The mood is turning nasty. "It is not just the Estrada administration that must be brought down," rails congressman Renato Magtubo, president of the pro-labor Sanlakas party. "The whole rotten system must be changed"—and not, Magtubo says, through impeachment and removal, since Estrada's party dominates both houses of the Philippine legislature, but through a People Power-type rebellion. That kind of talk is suddenly rife in Manila, prompting fears among many of unrest. "What we are witnessing is not simply a quarrel between individuals," says Frank Drilon, president of the Philippine Senate. "It is a battle between national unity and survival on one hand and the prospect of disintegration and civil strife on the other."

The Estrada presidency has been tarnished by pecuniary scandals from its start. But he has survived them all, largely because they involved favors or cash that benefited others, not the President himself. Singson's tale, as told to the media and the Senate, makes the previous scandals seem small, and gives a sordid view of the administration. Singson is a veteran political wheeler-dealer and a longtime Estrada compadre, as Filipinos call their close chums: he's the godfather of one of Estrada's children, and the President is godfather to one of his. They're drinking pals: red wine for Singson, Johnny Walker Blue Label for Estrada.

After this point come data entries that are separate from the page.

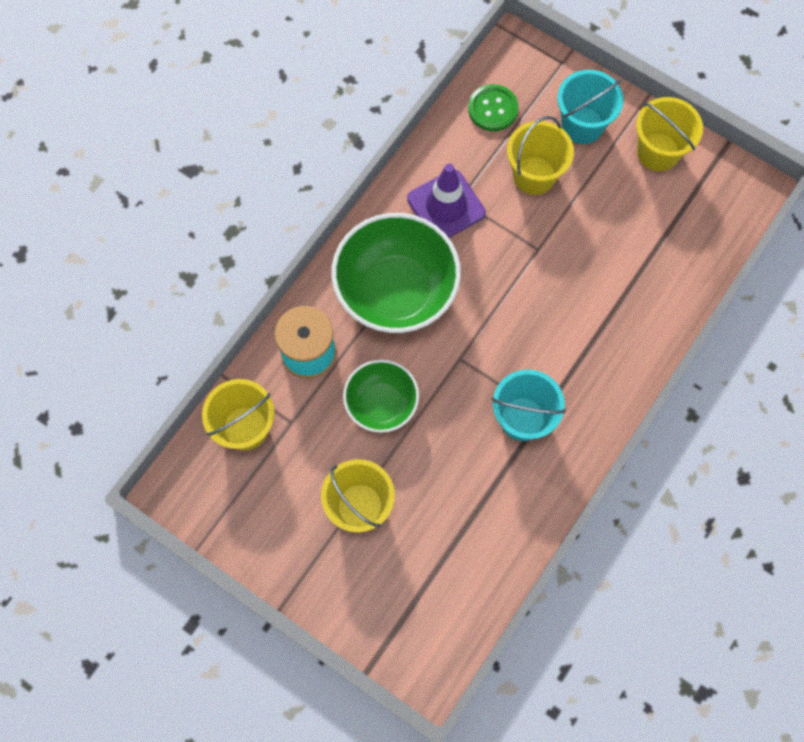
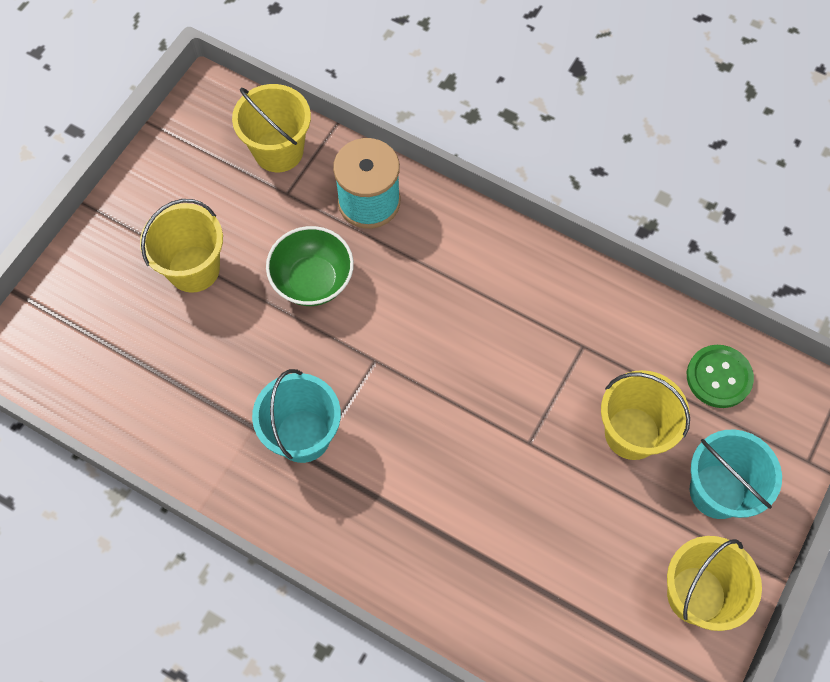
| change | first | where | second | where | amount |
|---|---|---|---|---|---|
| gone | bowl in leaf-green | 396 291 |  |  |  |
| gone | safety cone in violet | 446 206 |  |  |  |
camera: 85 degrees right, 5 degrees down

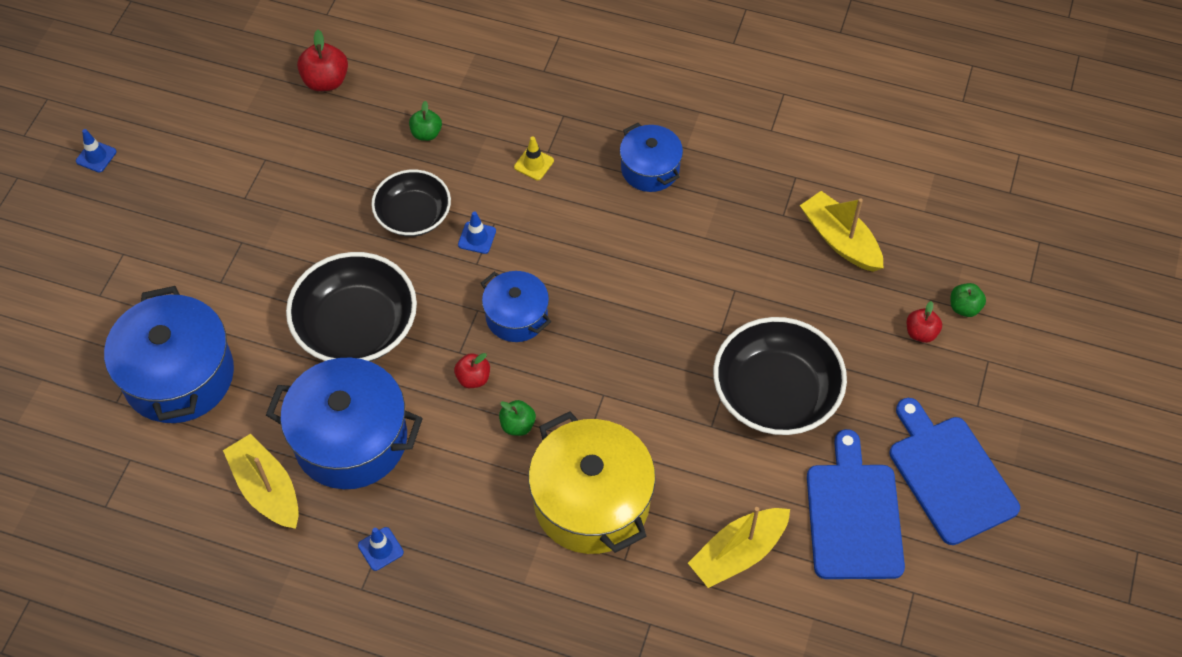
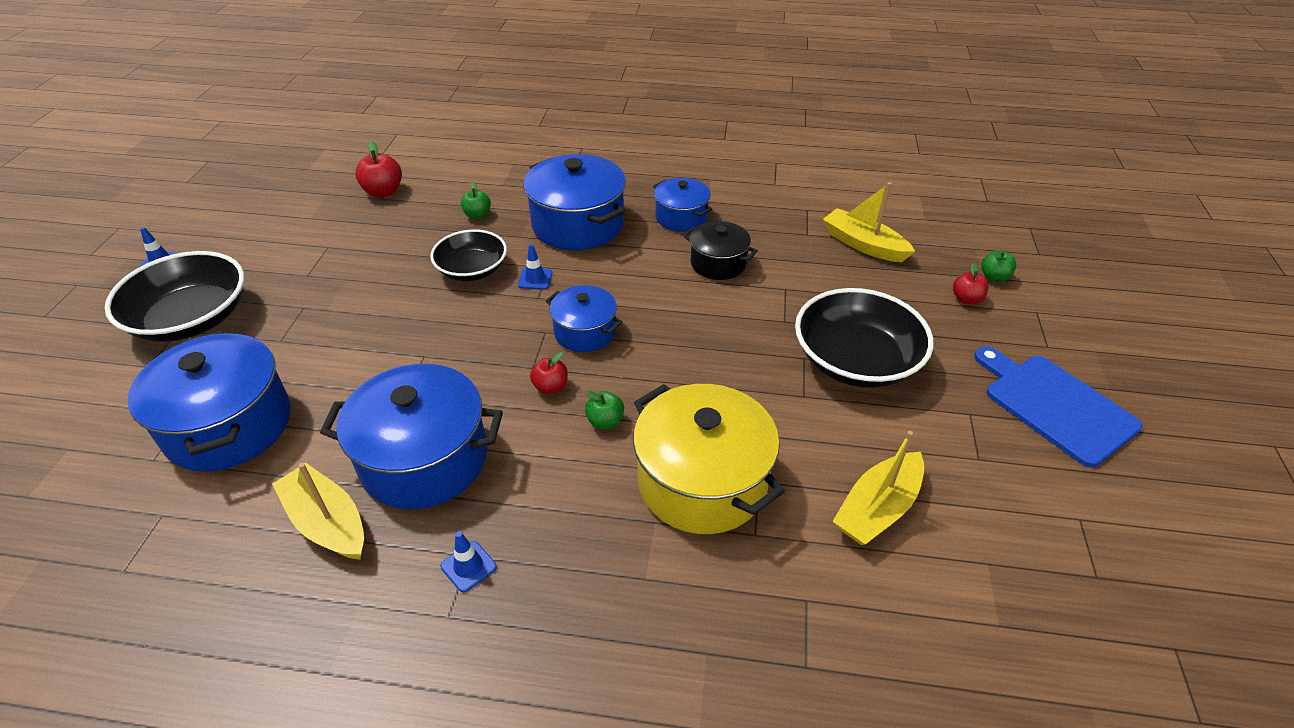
| change | first | where | second | where | amount |
|---|---|---|---|---|---|
| shifted | bowl in black | 356 326 |  | 192 319 |  |
| swapped | safety cone in golden | 534 164 | stockpot in royal blue | 578 224 |  |
| gone | cutting board in royal blue | 854 515 |  |  |  |
| new |  |  | stockpot in black | 718 263 |  |
camera: 10 degrees left, 15 degrees down

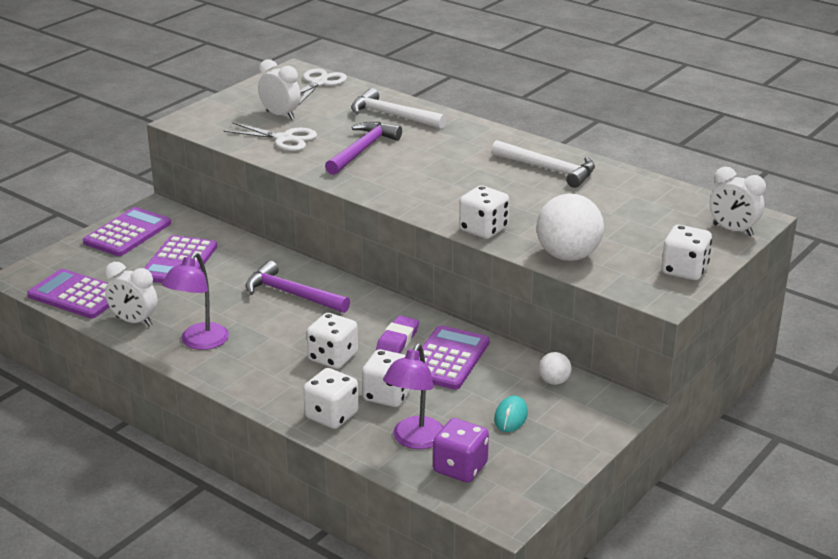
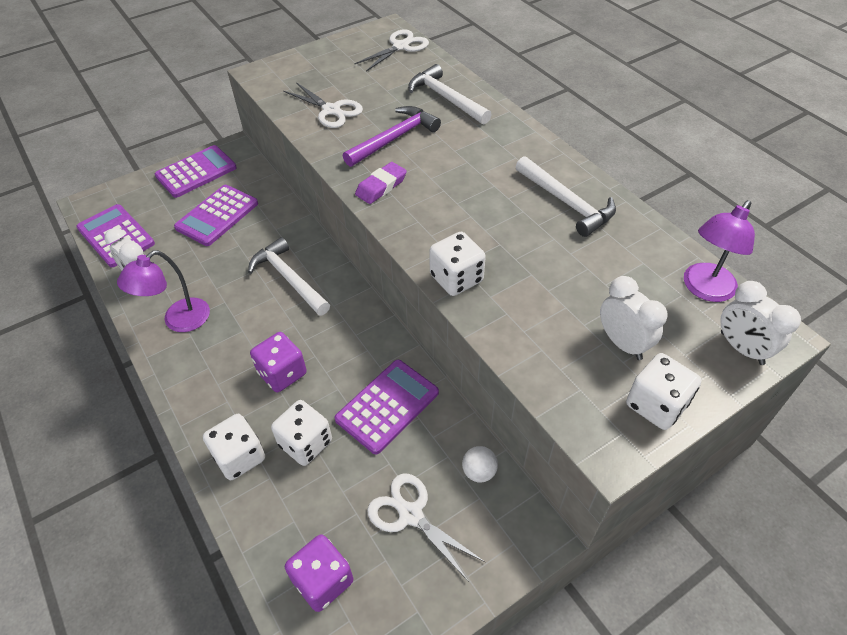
| change | first | where | second | where | amount |
|---|---|---|---|---|---|
| repainted | hammer in violet | 291 294 | hammer in pure white | 289 278 |  |
| shifted | bedside clock in pure white | 280 115 |  | 622 343 |  |
| repainted | die in pure white | 333 357 | die in violet | 282 373 |  |
| shifted | eraser in violet | 397 340 |  | 381 186 |  |
| shifted | desk lamp in violet | 414 440 |  | 704 289 |  |
| swapped | computer mouse in teal | 511 417 | shears in pure white | 410 514 |  |
| gone | sphere in pure white | 568 256 |  |  |  |
camera: 20 degrees right, 20 degrees up

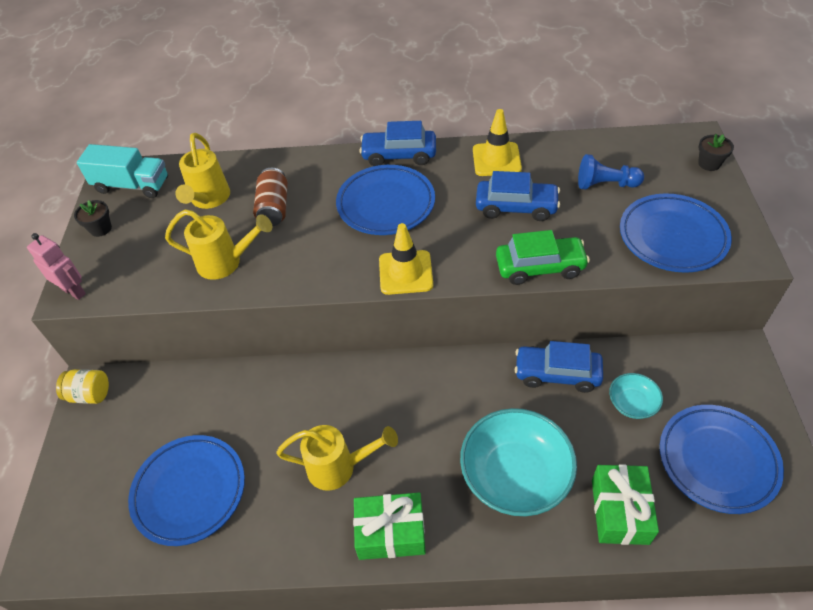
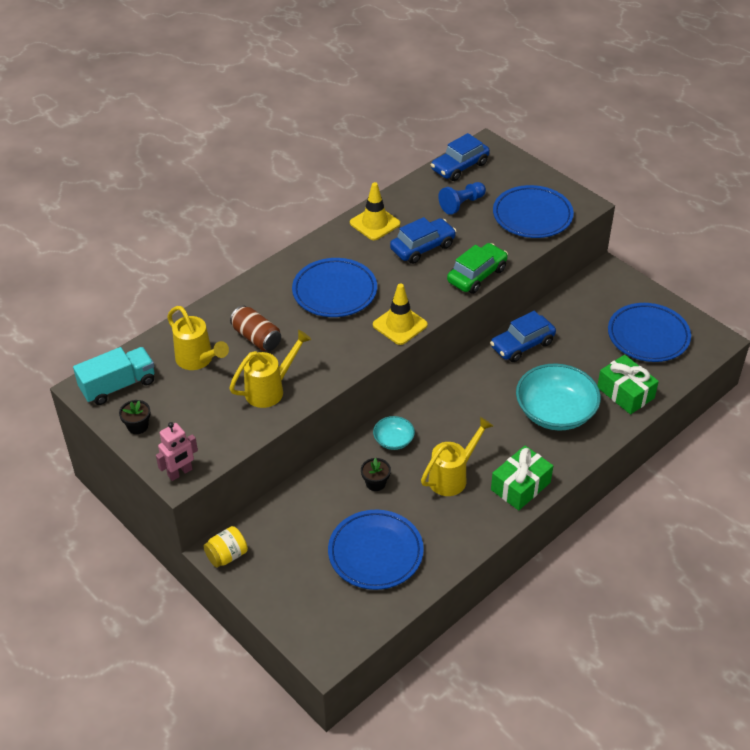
| change | first | where | second | where | amount |
|---|---|---|---|---|---|
| rotated | robot in rosy | 74 291 |  | 180 473 | 150 degrees clockwise |
| shifted | car in royal blue | 399 155 |  | 459 167 |  |
| shifted | bowl in teal | 632 403 |  | 393 440 |  |
| shifted | potted plant in black | 709 163 |  | 375 483 |  |
camera: 45 degrees left, 5 degrees down

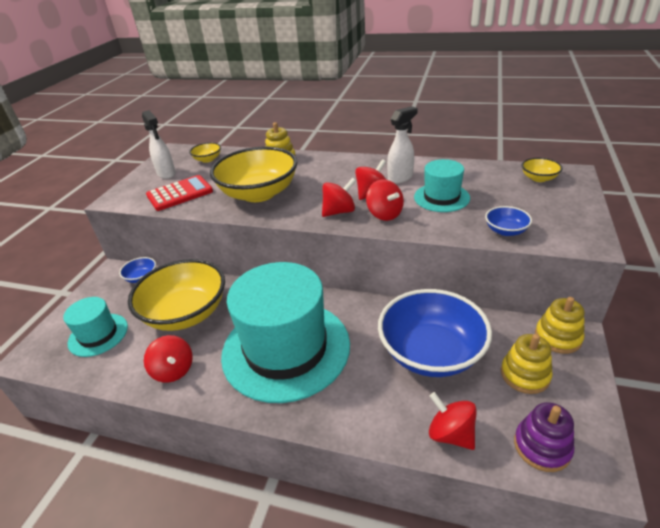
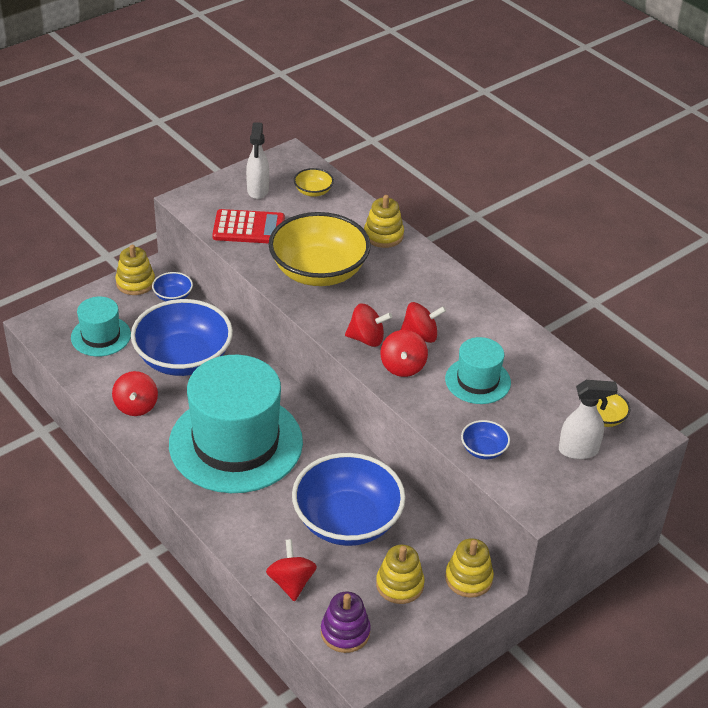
| change | first | where | second | where | amount |
|---|---|---|---|---|---|
| repainted | bowl in golden | 186 313 | bowl in royal blue | 183 358 |  |
| shifted | sprayer in pure white | 400 178 |  | 579 450 |  |
| new |  |  | ring stacker in golden | 135 283 |  |
camera: 30 degrees right, 5 degrees up

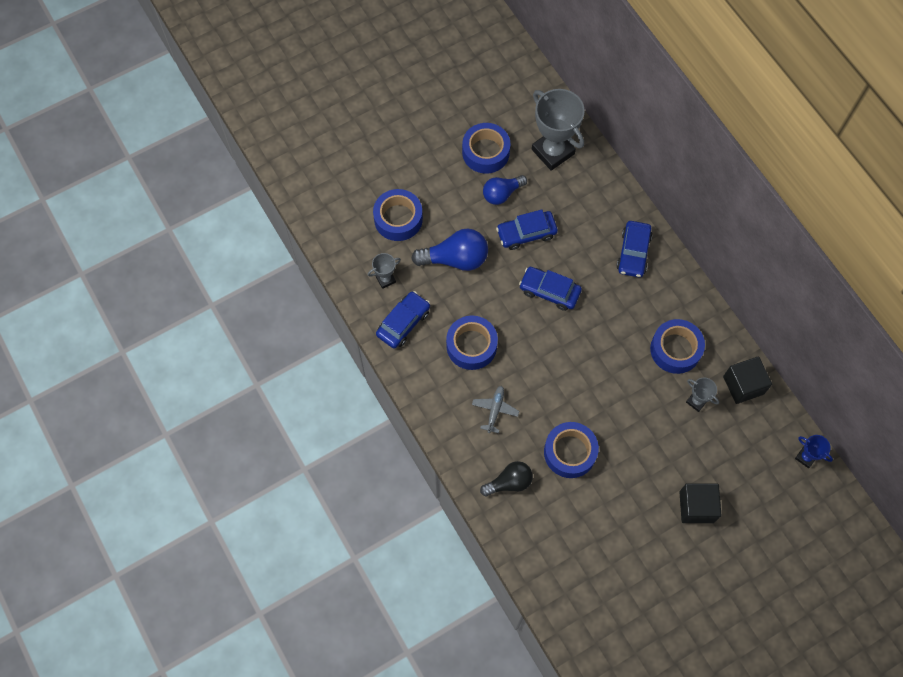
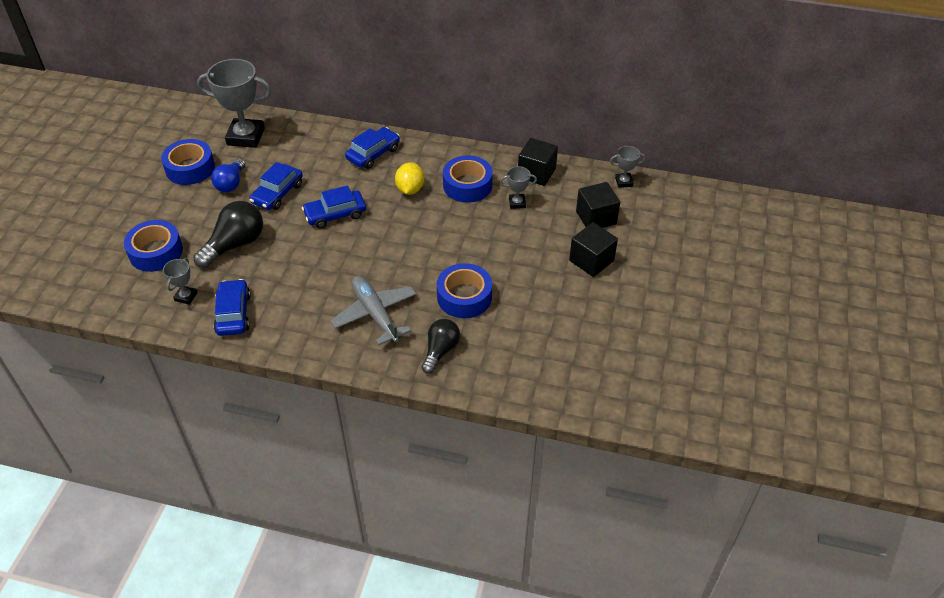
| change | first | where | second | where | amount |
|---|---|---|---|---|---|
| repainted | light bulb in royal blue | 455 259 | light bulb in black | 235 245 |  |
| gone | sticky tape in royal blue | 471 346 |  |  |  |
| scaled | plane in ash-grey | 495 410 |  | 375 314 | x1.74 |
| rotated | car in royal blue | 633 253 |  | 373 154 | 105 degrees counterclockwise |
| repainted | prize cup in royal blue | 805 457 | prize cup in ash-grey | 624 182 |  |
| new |  |  | citrus fruit in golden | 410 189 |  |
| new |  |  | block in black | 596 218 |  |
camera: 45 degrees left, 20 degrees down

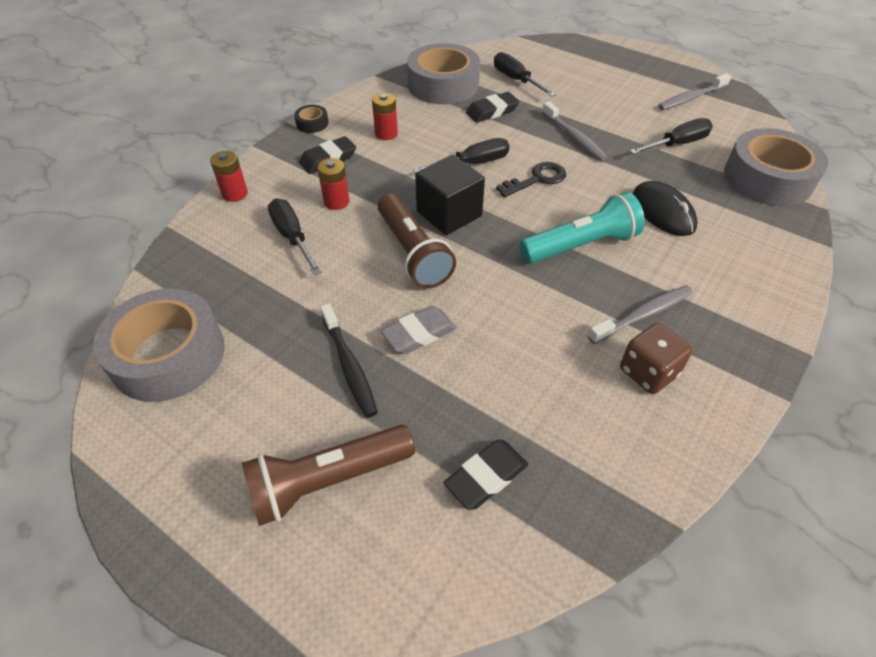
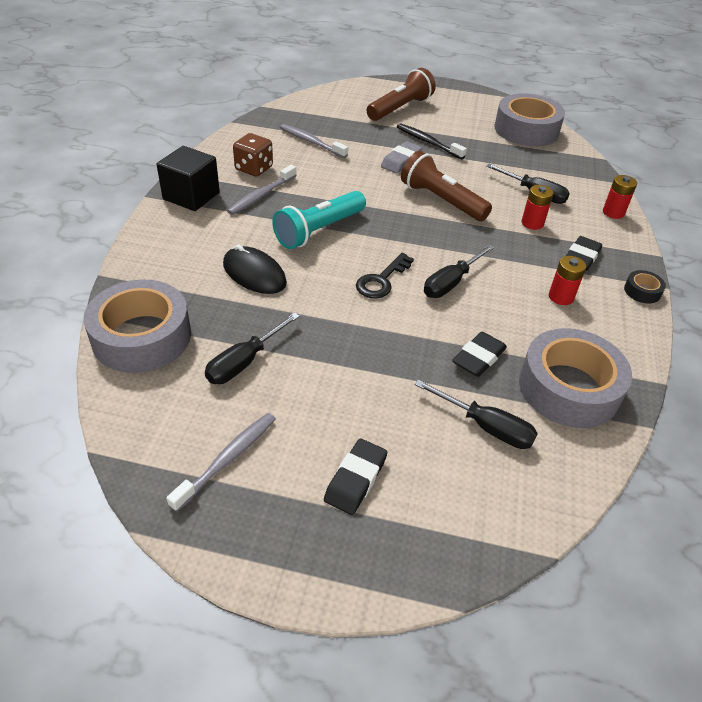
| change | first | where | second | where | amount |
|---|---|---|---|---|---|
| shifted | block in black | 449 214 |  | 191 196 |  |
| shifted | eraser in black | 486 477 |  | 355 479 |  |
| shifted | dental brush in ash-grey | 574 137 |  | 311 142 |  |
camera: 155 degrees right, 5 degrees down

Singson's revelations relate to a numbers racket called jueteng, an illegal but highly popular betting activity in the Philippines controlled by local mafia-type figures. Singson says that soon after Estrada became President, he dictated arrangements for a slice of jueteng proceeds to be delivered to him. Charlie Ang, a businessman, was given the job of collecting the money from each province, Singson claims. But Ang fell out with Estrada over a couple of business deals. One, according to Singson, was the delivery of $2.7 million skimmed from the cigarette excise tax collected by Singson's own province's government. Ang allegedly pocketed part of the money, Singson says; as a result, Singson took over the duty of delivering jueteng proceeds, usually cash stuffed in attachE cases, to Estrada.

Singson says he found the role "embarrassing," but it seems he didn't mind the arrangement until it was about to end. Last August, Singson says, Estrada announced that jueteng was going to be replaced by a legalized lottery system known as Bingo 2-Ball. Estrada also indicated that Ang would become a consultant to the government-run Philippine Amusement & Gaming Corp. Ang, in turn, said the lottery franchise would be run by former congressman Eric Singson, Luis' cousin and bitter political rival in Ilocos Sur. Singson squawked and pleaded that the franchise should go to his own brother instead, but Estrada refused. Eventually, Singson threatened to blow the whistle on the jueteng scam if his brother didn't get the franchise, a move that put him on a collision course with the President. On Oct. 3, according to Singson, after a meeting with Ilocos Sur mayors in Manila his car was stopped by a group of policemen brandishing machine guns. Singson refused to open the door—the car was bulletproof—and, by mobile phone, called the mayors to come rescue him. He told the Senate last week it was an obvious assassination attempt. Now Singson doesn't sleep in one place two nights running.

Estrada has denied all of Singson's charges, but his denial isn't going down well with the man in the street. A poll by Manila television station ABS-CBN last week showed that 67% of those asked believe that Estrada took the money, while only 12% believed the President. Estrada himself is said to be depressed and has stayed mostly out of sight. "He is certain that at some point the truth will come out," says Ronaldo Zamora, his executive secretary. "What is bothering him is that this may result in the presidency being crippled." The bigger question is whether the scandal could lead to a repeat of the People Power demonstrations of 1986, which toppled Marcos. The only certainty: Estrada is now in the riskiest gamble of his career.